Hogue-Spears氏は、デジタル体験の測定ツールを導入し、四半期ごとにレビューを実施することを推奨する。「ITの摩擦はある程度避けられない。コンプライアンス要件やマルチクラウド環境がそれをさらに複雑にする。「優れたCIOは摩擦を最小化する。なくすことはできないが、減らすことはできる。デジタル体験が優れた組織はそうでない組織より生産性の損失が明らかに少ない。そのギャップこそ、リーダーシップの差だ」。
「ゼロ摩擦のIT」という幻想
コンサルティング会社contracoのCEO、Frank Meltke氏は「摩擦がまったくないITは幻想だ」と言う。強固なセキュリティプロトコルやコンプライアンス要件は、ある程度のメタワークを生む。「ITリーダーの目標はすべての摩擦をなくすことではない。存在するプロセスが組織を守るために機能していることを確認することだ」。
問題は中小企業(SMB)で特に深刻だとMeltke氏は指摘する。今回の調査は1000人以上の企業を対象としているが、小規模な組織では、さらに大きな問題が見えるかもしれない。「大企業の社員がヘルプデスクのチケットで45分待つとすれば、SMBの社員はそれと同じかそれ以上の時間を自力で問題を解決しようとして失う」。
中小企業には、多数の安価な単機能アプリを組み合わせるのではなく、少数の高機能で信頼性の高いツールに絞ることを勧める。
AIは救世主になれるか
AIを活用したヘルプデスクサービスが、対応速度を高め、社員を早期に業務に戻す助けになるという声もある。Meltke氏によれば、AIはガバナンス関連の摩擦には対応できないが、ヘルプデスクの一部機能は自動化できる。
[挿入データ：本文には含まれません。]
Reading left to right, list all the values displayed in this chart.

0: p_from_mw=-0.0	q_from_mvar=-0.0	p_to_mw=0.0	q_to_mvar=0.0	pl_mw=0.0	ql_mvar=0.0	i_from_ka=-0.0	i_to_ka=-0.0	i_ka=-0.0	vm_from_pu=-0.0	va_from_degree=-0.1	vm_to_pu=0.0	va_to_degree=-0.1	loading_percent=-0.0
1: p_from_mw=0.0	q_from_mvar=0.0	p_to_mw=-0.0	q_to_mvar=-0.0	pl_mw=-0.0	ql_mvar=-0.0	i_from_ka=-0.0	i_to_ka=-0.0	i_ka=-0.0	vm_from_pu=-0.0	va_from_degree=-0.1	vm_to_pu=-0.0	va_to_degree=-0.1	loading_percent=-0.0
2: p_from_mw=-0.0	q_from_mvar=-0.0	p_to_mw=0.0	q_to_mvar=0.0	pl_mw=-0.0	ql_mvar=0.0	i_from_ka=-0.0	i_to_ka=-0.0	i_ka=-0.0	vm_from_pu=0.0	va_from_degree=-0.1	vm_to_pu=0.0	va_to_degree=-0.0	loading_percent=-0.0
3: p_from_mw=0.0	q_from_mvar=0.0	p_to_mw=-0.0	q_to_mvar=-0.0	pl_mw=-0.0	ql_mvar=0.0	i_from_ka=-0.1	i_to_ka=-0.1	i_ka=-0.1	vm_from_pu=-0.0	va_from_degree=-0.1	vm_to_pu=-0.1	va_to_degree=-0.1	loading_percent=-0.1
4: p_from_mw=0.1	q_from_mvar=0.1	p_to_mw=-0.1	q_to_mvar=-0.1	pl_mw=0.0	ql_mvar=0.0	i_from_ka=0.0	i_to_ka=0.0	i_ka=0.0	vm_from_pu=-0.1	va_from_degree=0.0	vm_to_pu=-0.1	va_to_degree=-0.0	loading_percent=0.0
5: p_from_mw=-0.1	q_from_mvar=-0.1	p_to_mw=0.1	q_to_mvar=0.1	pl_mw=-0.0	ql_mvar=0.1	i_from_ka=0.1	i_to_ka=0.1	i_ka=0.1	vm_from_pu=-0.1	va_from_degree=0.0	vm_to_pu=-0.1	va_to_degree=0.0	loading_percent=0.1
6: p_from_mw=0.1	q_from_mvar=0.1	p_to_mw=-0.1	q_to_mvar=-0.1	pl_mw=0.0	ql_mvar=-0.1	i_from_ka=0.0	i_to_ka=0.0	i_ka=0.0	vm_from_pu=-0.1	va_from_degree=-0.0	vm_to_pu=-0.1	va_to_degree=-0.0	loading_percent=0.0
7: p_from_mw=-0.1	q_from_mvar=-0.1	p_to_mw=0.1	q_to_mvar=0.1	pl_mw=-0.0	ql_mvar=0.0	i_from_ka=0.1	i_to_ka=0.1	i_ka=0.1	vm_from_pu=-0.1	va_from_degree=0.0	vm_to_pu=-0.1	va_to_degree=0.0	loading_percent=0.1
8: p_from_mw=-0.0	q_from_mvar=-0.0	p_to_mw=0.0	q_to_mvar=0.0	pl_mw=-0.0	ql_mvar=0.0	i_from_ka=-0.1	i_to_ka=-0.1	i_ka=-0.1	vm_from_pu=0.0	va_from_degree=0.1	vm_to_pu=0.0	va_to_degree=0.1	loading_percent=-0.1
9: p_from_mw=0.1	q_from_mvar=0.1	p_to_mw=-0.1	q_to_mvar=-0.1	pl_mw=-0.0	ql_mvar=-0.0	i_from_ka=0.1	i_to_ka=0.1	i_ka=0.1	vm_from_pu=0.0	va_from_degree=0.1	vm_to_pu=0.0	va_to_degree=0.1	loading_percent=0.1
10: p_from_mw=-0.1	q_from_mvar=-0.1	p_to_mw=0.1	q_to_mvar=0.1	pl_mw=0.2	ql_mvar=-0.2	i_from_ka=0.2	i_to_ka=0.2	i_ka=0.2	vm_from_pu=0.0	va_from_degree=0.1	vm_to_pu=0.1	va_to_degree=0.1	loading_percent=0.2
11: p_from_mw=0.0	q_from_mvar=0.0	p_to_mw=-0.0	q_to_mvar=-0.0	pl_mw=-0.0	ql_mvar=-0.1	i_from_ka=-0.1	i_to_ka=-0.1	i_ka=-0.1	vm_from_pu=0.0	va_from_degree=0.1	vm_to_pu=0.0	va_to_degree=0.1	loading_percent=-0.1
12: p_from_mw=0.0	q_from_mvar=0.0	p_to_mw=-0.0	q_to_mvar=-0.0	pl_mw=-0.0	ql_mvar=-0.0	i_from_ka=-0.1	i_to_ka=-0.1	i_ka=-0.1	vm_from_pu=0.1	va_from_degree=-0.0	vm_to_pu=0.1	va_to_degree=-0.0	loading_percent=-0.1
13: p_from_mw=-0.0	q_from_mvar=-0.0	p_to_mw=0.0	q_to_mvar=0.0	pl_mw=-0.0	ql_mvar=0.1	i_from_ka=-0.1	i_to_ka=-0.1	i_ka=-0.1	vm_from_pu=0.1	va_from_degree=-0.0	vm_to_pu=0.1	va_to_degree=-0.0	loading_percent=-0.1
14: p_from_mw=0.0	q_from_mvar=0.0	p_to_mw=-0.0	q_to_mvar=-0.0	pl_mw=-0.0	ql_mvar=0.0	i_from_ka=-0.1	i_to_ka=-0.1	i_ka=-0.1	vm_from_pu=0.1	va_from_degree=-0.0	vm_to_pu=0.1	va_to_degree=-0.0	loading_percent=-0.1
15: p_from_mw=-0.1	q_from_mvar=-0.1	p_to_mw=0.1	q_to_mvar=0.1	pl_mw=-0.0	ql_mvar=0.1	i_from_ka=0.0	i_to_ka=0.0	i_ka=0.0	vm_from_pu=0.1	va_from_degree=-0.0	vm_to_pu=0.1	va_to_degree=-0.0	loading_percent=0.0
「自動化されたヘルプデスクツールは、パスワードリセット、アクセス申請、既知のエラーパターンなどの定型的な一次対応を人間のキューより速く処理する。大量のルーティンチケットを処理する組織にとっては、実際に測定可能な効果がある」。
AteraのPekelman氏も、AIを活用したヘルプデスクサービスが対応時間を数時間から数分に短縮できると言う。また、優秀なIT人材の不足という課題にも対処できるという。「市場で優秀なIT人材は非常に少ない。しかしAIを活用することで、会社にとって非常に重要なプロジェクトに集中できるようになる」。